> [Work required] The lines in the listing below are to be given again exactly, starting at the line holding "Palazzo Strozzi, Piazza Strozzi s.n.c." and ending at the line holding "a Floresta - Mato Grosso - está". Do not include pictures.

(Material for the task begins)

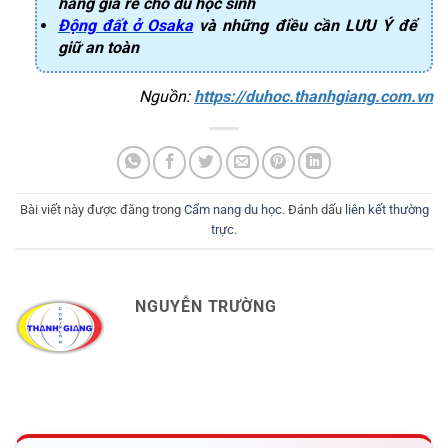
hàng giá rẻ cho du học sinh
Động đất ở Osaka
và những điều cần LƯU Ý để
giữ an toàn
Nguồn: 
https://duhoc.thanhgiang.com.vn
Bài viết này được đăng trong
Cẩm nang du học
. Đánh dấu
liên kết thường
trực
.
NGUYỄN TRƯỜNG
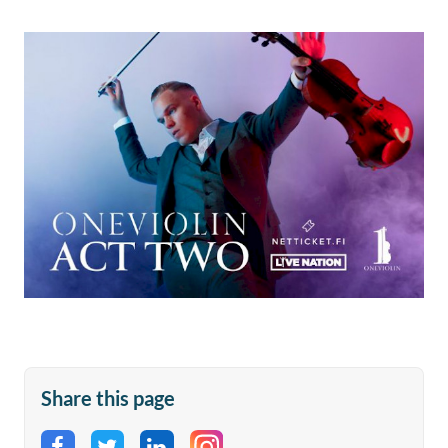
Share this page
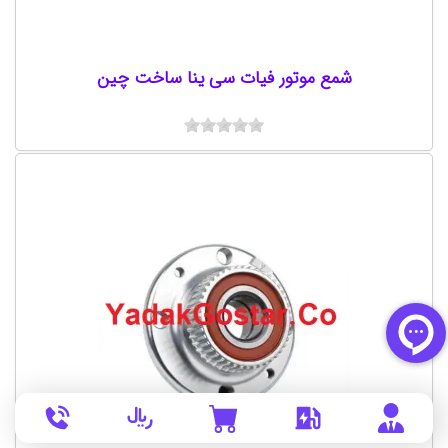
شمع موتور فیات سی ینا ساخت چین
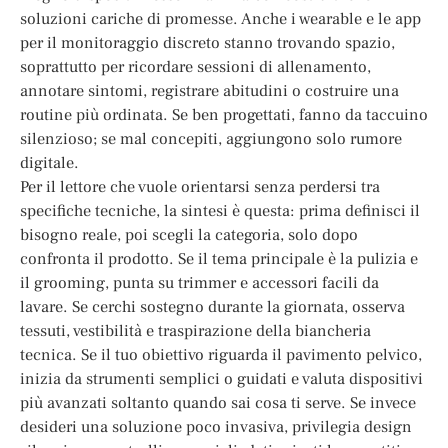
soluzioni cariche di promesse. Anche i wearable e le app
per il monitoraggio discreto stanno trovando spazio,
soprattutto per ricordare sessioni di allenamento,
annotare sintomi, registrare abitudini o costruire una
routine più ordinata. Se ben progettati, fanno da taccuino
silenzioso; se mal concepiti, aggiungono solo rumore
digitale.
Per il lettore che vuole orientarsi senza perdersi tra
specifiche tecniche, la sintesi è questa: prima definisci il
bisogno reale, poi scegli la categoria, solo dopo
confronta il prodotto. Se il tema principale è la pulizia e
il grooming, punta su trimmer e accessori facili da
lavare. Se cerchi sostegno durante la giornata, osserva
tessuti, vestibilità e traspirazione della biancheria
tecnica. Se il tuo obiettivo riguarda il pavimento pelvico,
inizia da strumenti semplici o guidati e valuta dispositivi
più avanzati soltanto quando sai cosa ti serve. Se invece
desideri una soluzione poco invasiva, privilegia design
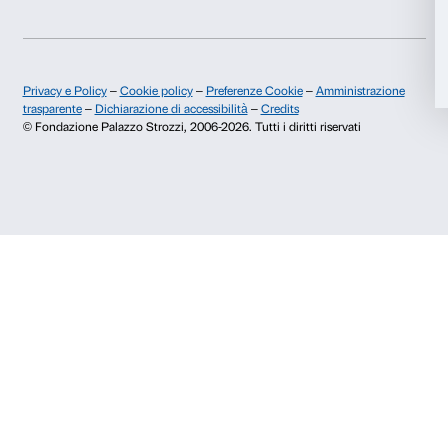
Pubblicazioni e biblioteca
Palazzo Strozzi Foun
Area stampa
Membership
Accetta selezionati
Contatti
Rifiuta
Info e prenotazioni
Dal lunedì al venerdì, 9.00-18.00
+39 055 26 45 155
prenotazioni@palazzostrozzi.org
Palazzo Strozzi, Piazza Strozzi s.n.c.
50123 Firenze
SOSTENITORI PUBBLICI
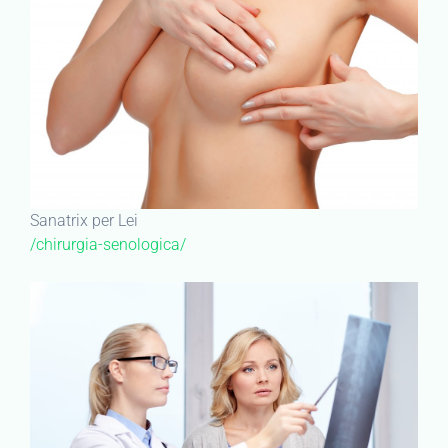
Sanatrix per Lei
/chirurgia-senologica/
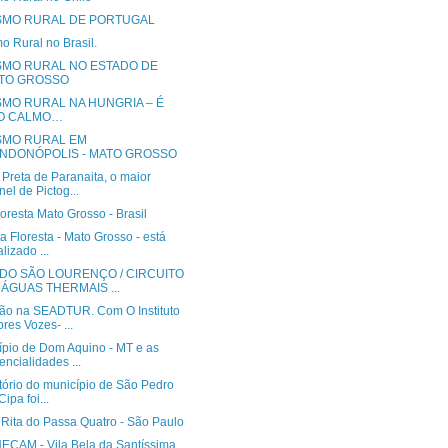
SMO RURAL DE PORTUGAL
o Rural no Brasil.
SMO RURAL NO ESTADO DE
TO GROSSO
SMO RURAL NA HUNGRIA – É
O CALMO…
SMO RURAL EM
NDONÓPOLIS - MATO GROSSO
Preta de Paranaita, o maior
nel de Pictog...
loresta Mato Grosso - Brasil
a Floresta - Mato Grosso - está
alizado ...
 DO SÃO LOURENÇO / CIRCUITO
 ÁGUAS THERMAIS ...
ão na SEADTUR. Com O Instituto
res Vozes- ...
ípio de Dom Aquino - MT e as
encialidades ...
itório do município de São Pedro
Cipa foi...
 Rita do Passa Quatro - São Paulo
ÇAM - Vila Bela da Santíssima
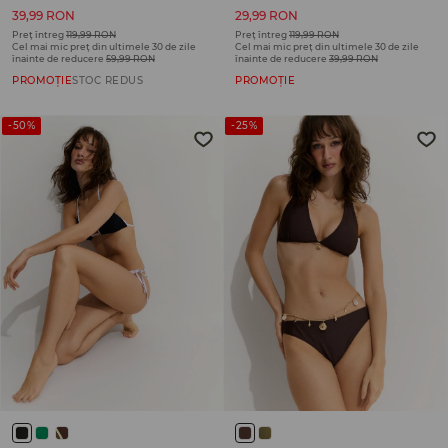
39,99 RON
29,99 RON
Preț întreg
119,99 RON
Preț întreg
119,99 RON
Cel mai mic preț din ultimele 30 de zile
Cel mai mic preț din ultimele 30 de zile
înainte de reducere
59,99 RON
înainte de reducere
39,99 RON
PROMOȚIE
STOC REDUS
PROMOȚIE
-50%
-25%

(Material for the task ends)

> [Answer to this problem]
Palazzo Strozzi, Piazza Strozzi s.n.c.
50123 Firenze
SOSTENITORI PUBBLICI
Sanatrix per Lei
/chirurgia-senologica/
SMO RURAL DE PORTUGAL
o Rural no Brasil.
SMO RURAL NO ESTADO DE
TO GROSSO
SMO RURAL NA HUNGRIA – É
O CALMO…
SMO RURAL EM
NDONÓPOLIS - MATO GROSSO
Preta de Paranaita, o maior
nel de Pictog...
loresta Mato Grosso - Brasil
a Floresta - Mato Grosso - está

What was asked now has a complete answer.